[Saved entries]
-----

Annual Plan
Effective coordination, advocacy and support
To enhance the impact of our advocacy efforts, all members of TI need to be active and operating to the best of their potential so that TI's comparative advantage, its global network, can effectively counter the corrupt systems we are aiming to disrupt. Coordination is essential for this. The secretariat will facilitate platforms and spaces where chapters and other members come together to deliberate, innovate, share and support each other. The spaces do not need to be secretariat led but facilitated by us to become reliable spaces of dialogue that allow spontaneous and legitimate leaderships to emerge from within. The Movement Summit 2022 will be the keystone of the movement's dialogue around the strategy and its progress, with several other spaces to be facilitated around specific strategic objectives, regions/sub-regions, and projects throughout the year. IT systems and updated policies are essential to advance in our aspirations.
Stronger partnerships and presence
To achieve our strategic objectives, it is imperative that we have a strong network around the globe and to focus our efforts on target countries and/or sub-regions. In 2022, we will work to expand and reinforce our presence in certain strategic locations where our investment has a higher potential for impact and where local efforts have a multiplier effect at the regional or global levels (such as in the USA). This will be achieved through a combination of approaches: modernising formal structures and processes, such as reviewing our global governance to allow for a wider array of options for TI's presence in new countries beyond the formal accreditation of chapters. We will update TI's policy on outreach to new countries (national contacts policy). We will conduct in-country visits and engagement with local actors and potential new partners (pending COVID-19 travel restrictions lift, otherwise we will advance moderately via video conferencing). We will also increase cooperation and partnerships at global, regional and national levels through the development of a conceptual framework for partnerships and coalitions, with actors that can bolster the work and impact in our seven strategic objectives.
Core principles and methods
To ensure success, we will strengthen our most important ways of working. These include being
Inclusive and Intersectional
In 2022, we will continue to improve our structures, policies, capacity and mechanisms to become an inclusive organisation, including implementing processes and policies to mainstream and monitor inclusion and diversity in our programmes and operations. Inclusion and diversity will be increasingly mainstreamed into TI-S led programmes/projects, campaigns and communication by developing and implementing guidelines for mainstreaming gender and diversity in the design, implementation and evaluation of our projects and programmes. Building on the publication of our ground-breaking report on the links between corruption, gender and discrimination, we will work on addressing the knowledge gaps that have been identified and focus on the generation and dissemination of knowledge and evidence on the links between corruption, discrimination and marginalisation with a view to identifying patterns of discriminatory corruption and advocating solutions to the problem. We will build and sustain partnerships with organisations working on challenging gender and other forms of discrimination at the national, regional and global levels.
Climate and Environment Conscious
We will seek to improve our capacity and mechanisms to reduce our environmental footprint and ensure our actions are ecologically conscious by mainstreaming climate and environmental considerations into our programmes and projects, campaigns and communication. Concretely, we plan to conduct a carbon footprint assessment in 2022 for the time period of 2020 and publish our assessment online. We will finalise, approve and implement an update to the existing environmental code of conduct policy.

-----

Work required:
Retype every line of the data, keeping each one exactly as it is.

Solution:
Annual Plan
Effective coordination, advocacy and support
To enhance the impact of our advocacy efforts, all members of TI need to be active and operating to the best of their potential so that TI's comparative advantage, its global network, can effectively counter the corrupt systems we are aiming to disrupt. Coordination is essential for this. The secretariat will facilitate platforms and spaces where chapters and other members come together to deliberate, innovate, share and support each other. The spaces do not need to be secretariat led but facilitated by us to become reliable spaces of dialogue that allow spontaneous and legitimate leaderships to emerge from within. The Movement Summit 2022 will be the keystone of the movement's dialogue around the strategy and its progress, with several other spaces to be facilitated around specific strategic objectives, regions/sub-regions, and projects throughout the year. IT systems and updated policies are essential to advance in our aspirations.
Stronger partnerships and presence
To achieve our strategic objectives, it is imperative that we have a strong network around the globe and to focus our efforts on target countries and/or sub-regions. In 2022, we will work to expand and reinforce our presence in certain strategic locations where our investment has a higher potential for impact and where local efforts have a multiplier effect at the regional or global levels (such as in the USA). This will be achieved through a combination of approaches: modernising formal structures and processes, such as reviewing our global governance to allow for a wider array of options for TI's presence in new countries beyond the formal accreditation of chapters. We will update TI's policy on outreach to new countries (national contacts policy). We will conduct in-country visits and engagement with local actors and potential new partners (pending COVID-19 travel restrictions lift, otherwise we will advance moderately via video conferencing). We will also increase cooperation and partnerships at global, regional and national levels through the development of a conceptual framework for partnerships and coalitions, with actors that can bolster the work and impact in our seven strategic objectives.
Core principles and methods
To ensure success, we will strengthen our most important ways of working. These include being
Inclusive and Intersectional
In 2022, we will continue to improve our structures, policies, capacity and mechanisms to become an inclusive organisation, including implementing processes and policies to mainstream and monitor inclusion and diversity in our programmes and operations. Inclusion and diversity will be increasingly mainstreamed into TI-S led programmes/projects, campaigns and communication by developing and implementing guidelines for mainstreaming gender and diversity in the design, implementation and evaluation of our projects and programmes. Building on the publication of our ground-breaking report on the links between corruption, gender and discrimination, we will work on addressing the knowledge gaps that have been identified and focus on the generation and dissemination of knowledge and evidence on the links between corruption, discrimination and marginalisation with a view to identifying patterns of discriminatory corruption and advocating solutions to the problem. We will build and sustain partnerships with organisations working on challenging gender and other forms of discrimination at the national, regional and global levels.
Climate and Environment Conscious
We will seek to improve our capacity and mechanisms to reduce our environmental footprint and ensure our actions are ecologically conscious by mainstreaming climate and environmental considerations into our programmes and projects, campaigns and communication. Concretely, we plan to conduct a carbon footprint assessment in 2022 for the time period of 2020 and publish our assessment online. We will finalise, approve and implement an update to the existing environmental code of conduct policy.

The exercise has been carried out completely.